• **WHAT YOU HAVE TO DO**
Could you filter the records below and keep only the lines with the word "WIDTH"?

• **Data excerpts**

^^^^^^^^^^^^^^^^

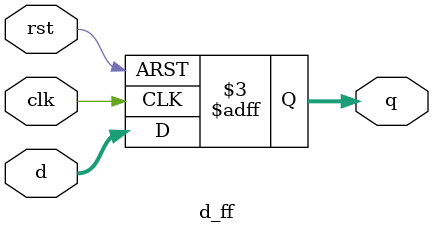
<source format=v>
module d_ff #(
    parameter WIDTH = 7  // Default width is 8 bits
)(
    input  wire                 clk,  // Clock input
    input  wire                 rst,  // Asynchronous reset (active high)
    input  wire [WIDTH-1:0]     d,    // Data input
    output reg  [WIDTH-1:0]     q     // Output
);

    always @(posedge clk or negedge rst) begin
        if (!rst)
            q <= {WIDTH{1'b0}}; // Reset all bits to 0
        else
            q <= d;             // Latch input data
    end

endmodule


</source>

^^^^^^^^^^^^^^^^

• **ANSWER TO THIS PROBLEM**
    parameter WIDTH = 7  // Default width is 8 bits
    input  wire [WIDTH-1:0]     d,    // Data input
    output reg  [WIDTH-1:0]     q     // Output
            q <= {WIDTH{1'b0}}; // Reset all bits to 0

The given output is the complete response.